Jimmy van Rensberg
- Born: 24 October 1931 (age 94) Johannesburg, South Africa
- Sport country: South Africa
- Professional: 1978–1991
- Highest ranking: 59 (1986/1987)
- Best ranking finish: Last 32 (x1)

= Jimmy van Rensberg =

South African snooker player

Jimmy van Rensberg (born 24 October 1931) is a South African former professional snooker player. He won the South African Professional Championship in 1984. He was a record 12-time winner of the South African Amateur Championship.

==Career==

Born in 1931, van Rensberg turned professional in 1978 at the relatively advanced age of 46. He entered few tournaments in his first several seasons on tour, reaching the final of the 1979 South African Professional Championship after beating Silvino Francisco in the semi-finals; this was van Rensberg's first match in the event, and he lost the final 6–9 to Derek Mienie.

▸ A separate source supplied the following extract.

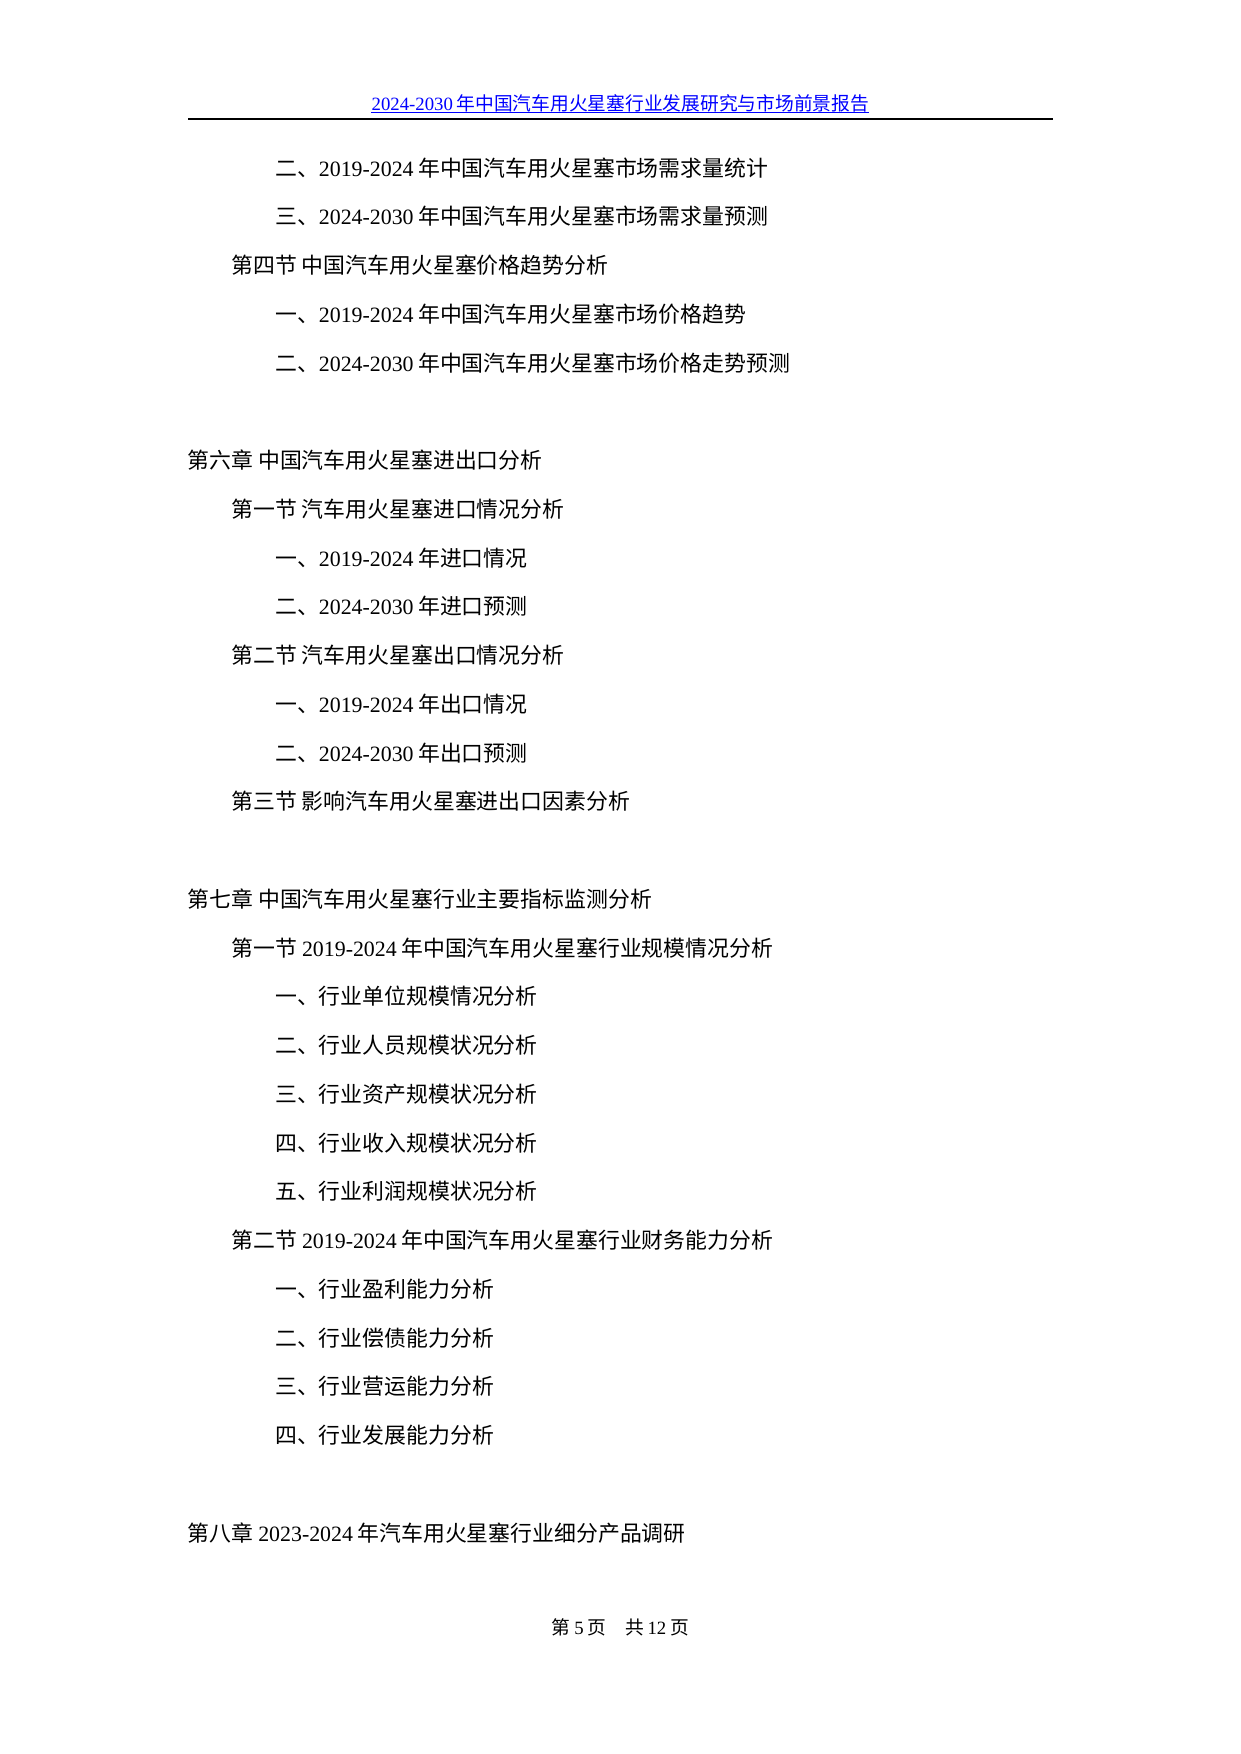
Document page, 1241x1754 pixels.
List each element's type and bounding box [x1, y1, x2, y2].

After losing 1–9 to Tony Meo in qualifying for the 1980 World Championship, van Rensberg next played a competitive match in the 1984 edition of the tournament. There, he beat Vic Harris 10–7 and in his last-64 match, came to trail Ray Edmonds 0–7. He won the next three frames, but Edmonds took the eleventh and twelfth to leave van Rensberg 3–9 behind; however, from there the latter won seven consecutive frames to prevail 10–9. In the last 48, he faced Francisco again, but a 0–9 deficit proved too much to recover, and he lost 3–10.

The 1985 World Championship saw van Rensberg himself fall victim to a comeback, as the Canadian Marcel Gauvreau recovered from 0–3 and 6–9 to defeat him 10–9.

Van Rensberg was able to enter six tournaments in the 1985/1986 season, and recorded his first last-32 finish at the 1986 Classic, where he beat Wayne Jones 5–4 and John Parrott 5–3 before Steve Davis ended his run with a 1–5 loss.

Ranked 59th, a career-best, for 1986/1987, van Rensberg registered three last-64 finishes therein; at the International Open, he lost 3–5 to Barry West, while Francisco beat him 5–4 in the 1987 Classic and his World Championship qualifying attempt culminated in a 0–10 whitewash by Tony Jones.

Poor form followed in the next few years, and during the 1988/1989 season, van Rensberg lost all nine of the matches he played. In the 1989 Hong Kong Open, he made a break of 104 - his first and only century break - in a match against Alain Robidoux, but lost 1–5; his best performance that season, and best for several years, was a run to the last 64 at the 1990 Dubai Classic. There, he was beaten 5–4 by John Virgo.

A 1–5 loss to Tony Wilson of the Isle of Man, in the 1990 British Open, would be van Rensberg's final at competitive level; he never played again, and was relegated from the tour in 1991, aged 59.